A lot of the chip registers and layout are the same for the H3 chip and H5 chip. It is almost as if they dropped the 64-bit ARM core into the SoC and spliced it into all the peripherals. This means that I am simply recompiling a lot of my H3 code and finding that it just runs.
I have to be careful with variable types. In particular, "long" is now a 64 bit item. The compiler treats "int" as 32 bits on both ARM 32 bit and 64 bit. The smart thing to do is to use typedefs for things like "u32" and such to avoid chasing all kinds of bug related to this.
I drag out my "Fire3" board and verify that the Kyu can initialize the timer and get interrupts on some board with a 64 bit ARM chip. Then I look at board.c and verify that I initialize the timer after I initialize the GIC, that is all OK.
So I drag out my PC 2 board, do a fresh rebuild of Kyu and fire it up. Indeed I am not getting timer interrupts.

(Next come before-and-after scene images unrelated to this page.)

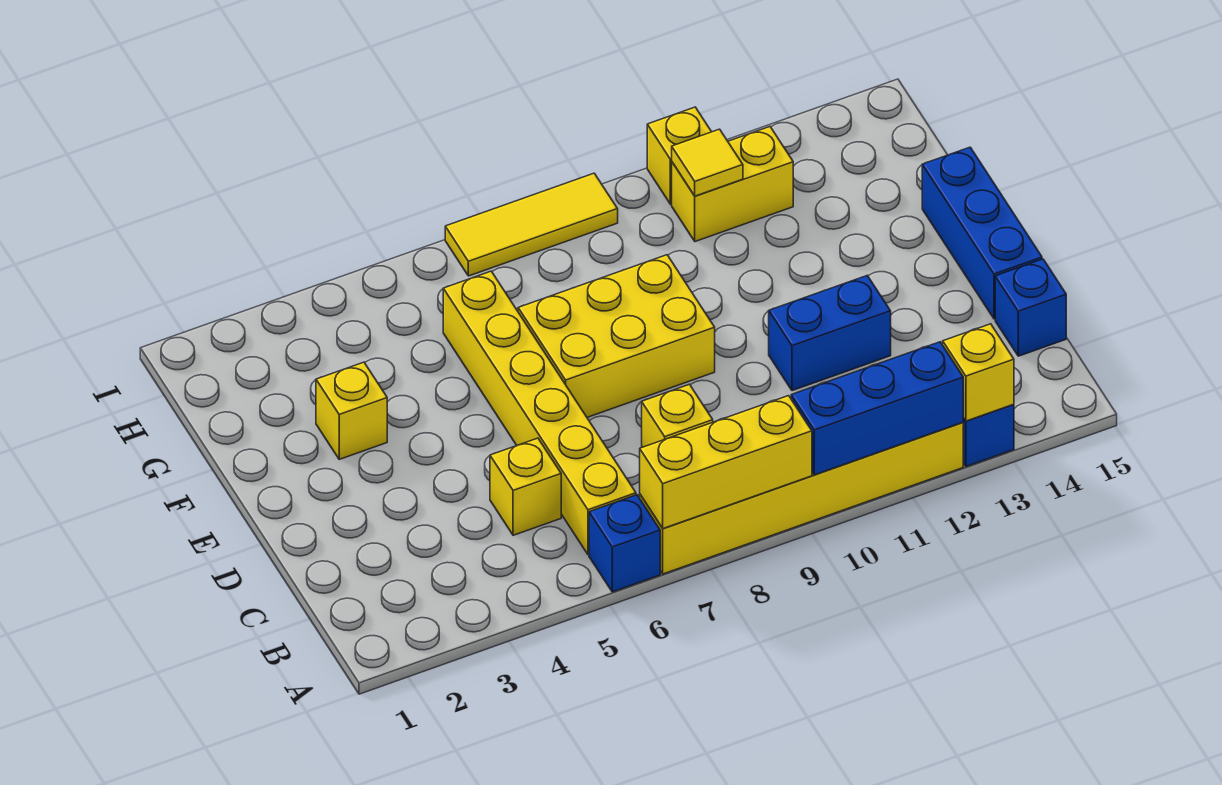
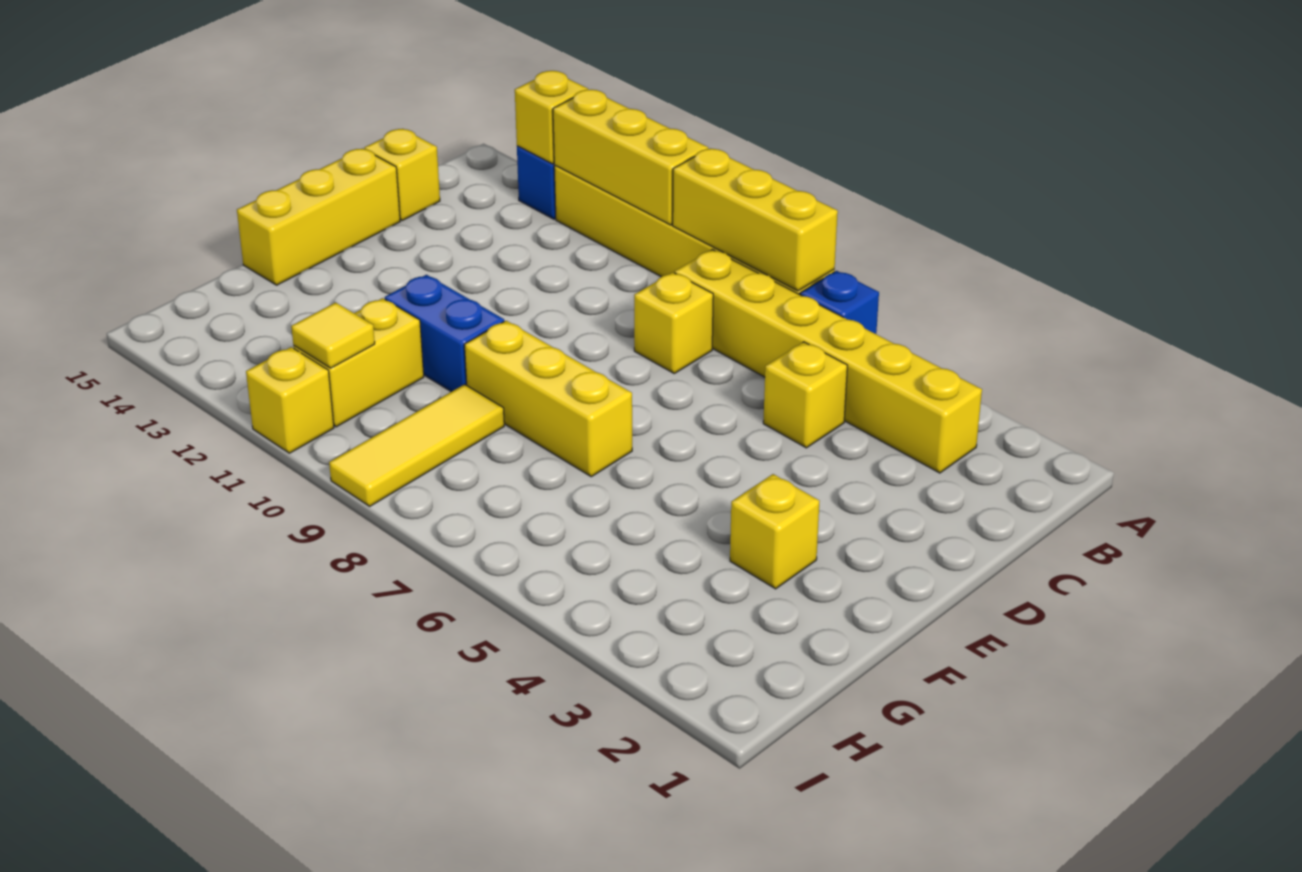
blue 1x3 brick [791,342,963,475] -> yellow 1x3 brick [553,89,708,225]
yellow 1x6 brick [443,271,636,555] -> yellow 1x6 brick turned to [675,249,982,473]
blue 1x1 brick [995,259,1066,356] -> yellow 1x1 brick [364,129,440,221]
blue 1x2 brick [769,276,891,391] -> blue 1x2 brick moved to [385,275,504,392]
blue 1x3 brick [922,147,1042,319] -> yellow 1x3 brick [237,148,400,285]
yellow 2x3 brick [518,255,715,417] -> yellow 1x3 brick [464,321,632,477]
yellow 1x2 brick [672,127,793,242] -> yellow 1x2 brick turned to [293,298,424,427]
yellow 1x3 tile [445,173,618,276] -> yellow 1x3 tile turned to [329,384,504,506]

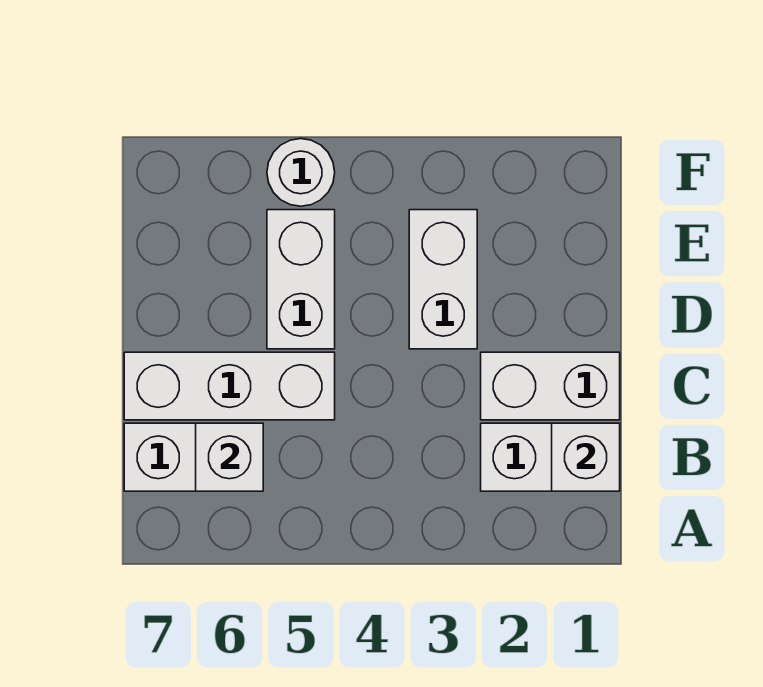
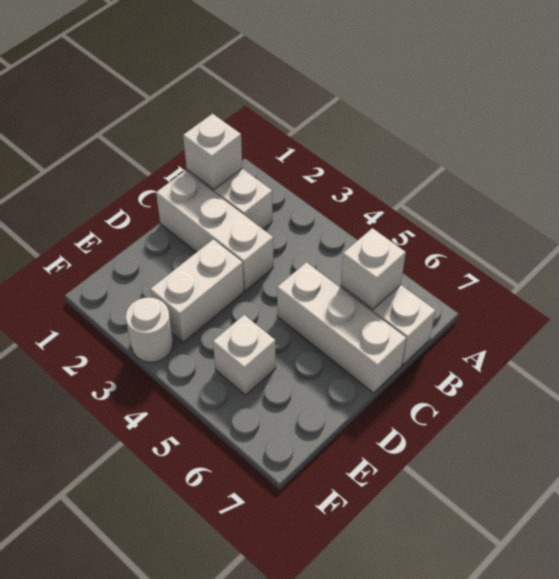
white 1x2 brick [481,352,620,420] -> white 1x3 brick [156,171,273,291]
white 1x2 brick [267,210,335,349] -> white 1x1 brick [213,315,276,395]
white 1x1 round brick [267,139,335,206] -> white 1x1 round brick moved to [126,298,173,362]

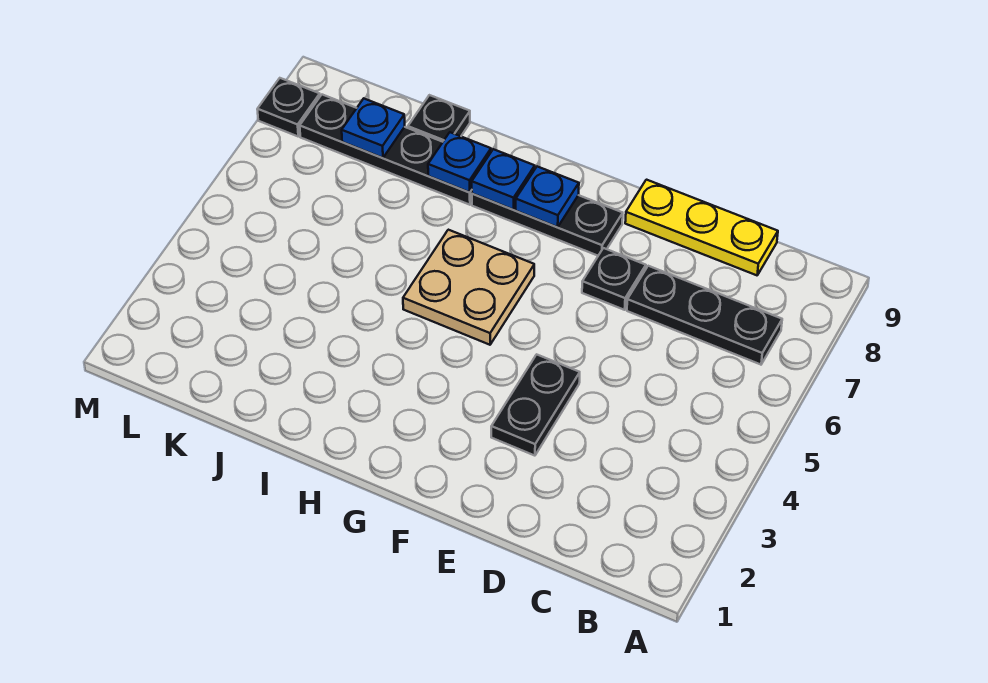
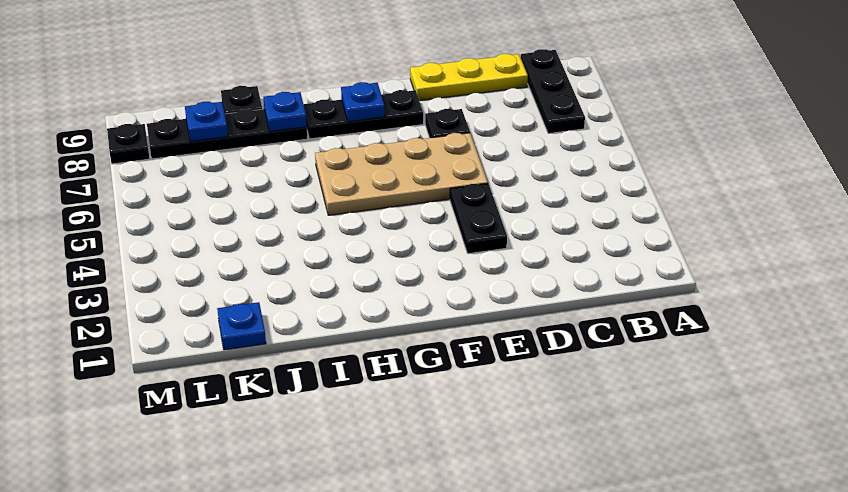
black 1x3 plate [627,266,782,365] -> black 1x3 plate turned to [521,49,585,134]
tan 2x2 plate [403,230,534,345] -> tan 2x4 plate [315,133,488,215]
blue 1x1 plate [472,149,535,210] -> blue 1x1 plate moved to [217,302,266,350]

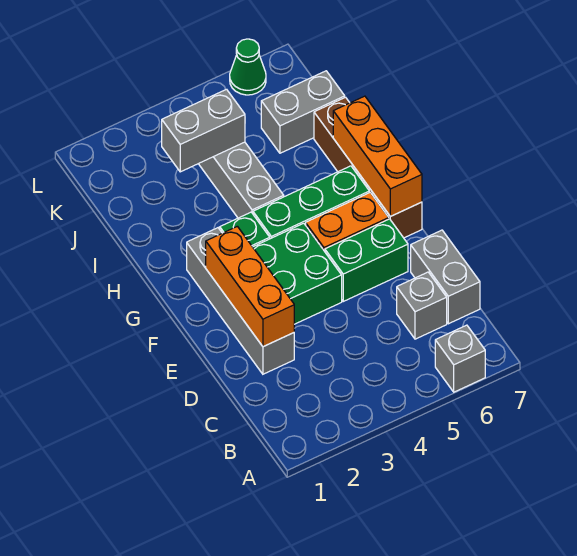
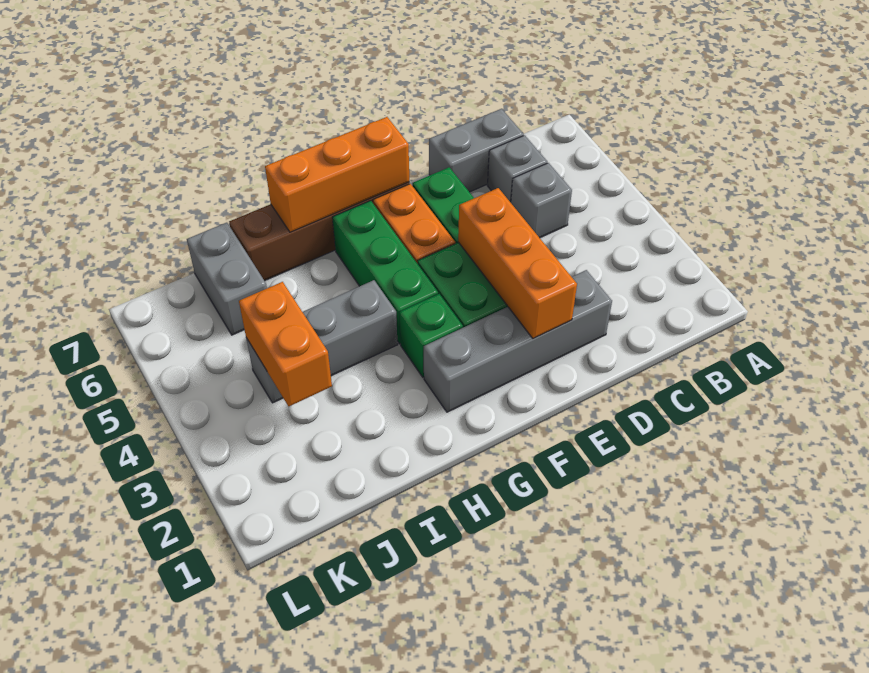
grey 1x1 brick [435,325,485,392] -> grey 1x1 brick moved to [511,163,572,238]
orange 1x3 brick [206,226,294,347] -> orange 1x3 brick turned to [458,188,577,339]
grey 1x2 brick [162,89,245,172] -> orange 1x2 brick [239,282,332,406]
green 1x1 cone [230,39,266,95] -> none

I have a test already coded up to check if the timer is running. It is. At least the t0_cval register is changing value each time I look at it. And the irq_status register is setting a bit as it should, and I can clear that bit by writing a "1" to it. So the timer itself seems to be running and acting as it should. Setting up the serial port to generate interrupts also seems to fail (although it worked great on the H3).
Writing some code to look at GIC registers, the ISR registers are all zero. Some bit should be set showing an interrupt coming in from the timer. All this indicates that the GIC is not functioning. Also I try setting a bit in the "eset" registers, but it will never set.
I double check that I have the base address of the GIC correct:
GIC dist base: 01c81000 GIC cpu base: 01c82000
I discover a bit in a CCU register that bypasses the GIC and I get excited. And it turns out that this bit is set (bypassing the GIC on boot). So I clear it, and still nothing works. This is at:
GIC bypass currently is: 01700028 --> 00000000The base address 0x0170_0000 is described in section 4.4 of the manual. Offset 0x28 is "general control register 0", which has a default value of 0x00000010 which exactly sets the bypass bit (which is supposed to route all interrupts to the processor, so we should get interrupts either way?
There is another set of registers at 0x01c00000, but they control various aspects of the EMAC network section.
So, I am baffled. Something is keeping the GIC from running. The diagram showing clock distribution shows the GIC in the central realm with the CPU and independent of clock distribution.